The structure of the DNA computing system for those two clinical traits is the same, except for the Gates sequences, which were correspondingly modified. We chose hub-gene in each module as the inputs. These positive and negative related biomarkers reacted with the two-layer DSD-based system, and produced the final strands that are labeled with either FAM or ROX signal. The final output correlates with the expression of its clinical trait. If the FAM signal predominates in the lymph node trait, it implies fewer lymph nodes. If ROX is dominant, the situation is the opposite. In the tissue collection indicator trait, FAM/ROX correlates to the high/low expression of tissue number, respectively. Figure 8 shows the DNA computing results (statistics results are included in Supplementary Excel S4).

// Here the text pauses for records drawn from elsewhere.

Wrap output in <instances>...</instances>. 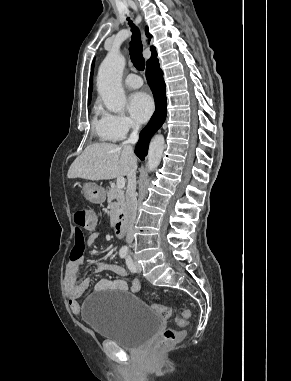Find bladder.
<instances>
[{
    "label": "bladder",
    "mask_w": 291,
    "mask_h": 381,
    "mask_svg": "<svg viewBox=\"0 0 291 381\" xmlns=\"http://www.w3.org/2000/svg\"><path fill=\"white\" fill-rule=\"evenodd\" d=\"M81 318L98 337L127 350L142 348L162 326L154 309L129 292L114 297L93 294L86 299Z\"/></svg>",
    "instance_id": "1"
}]
</instances>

FIGURE 8. (A) Lymph node number computed results. The y-axis is computational accuracy. The x-axis is the node number. Green bars show the mir-99a FAM modified group. The red bar shows the mir-451a ROX modified group. When the lymph node number is under 15, FAM dominates, and the computed accuracy is 72.6%; when the node number is between 16 and 28, FAM dominated, and the computing accuracy is 65.6%; when the node number is between 29 and 105, ROX strand dominated, the DNA computing accuracy is 72.7%. (B) Tissue prospective collective indicator computed results. The indicator “Yes” or “No” was transformed to 1 or 0. Mir-125b correlates to the 0 indicator, and the computed accuracy is 56%; mir-203b correlates to 1 indicator, and DNA computed accuracy is 85.5%.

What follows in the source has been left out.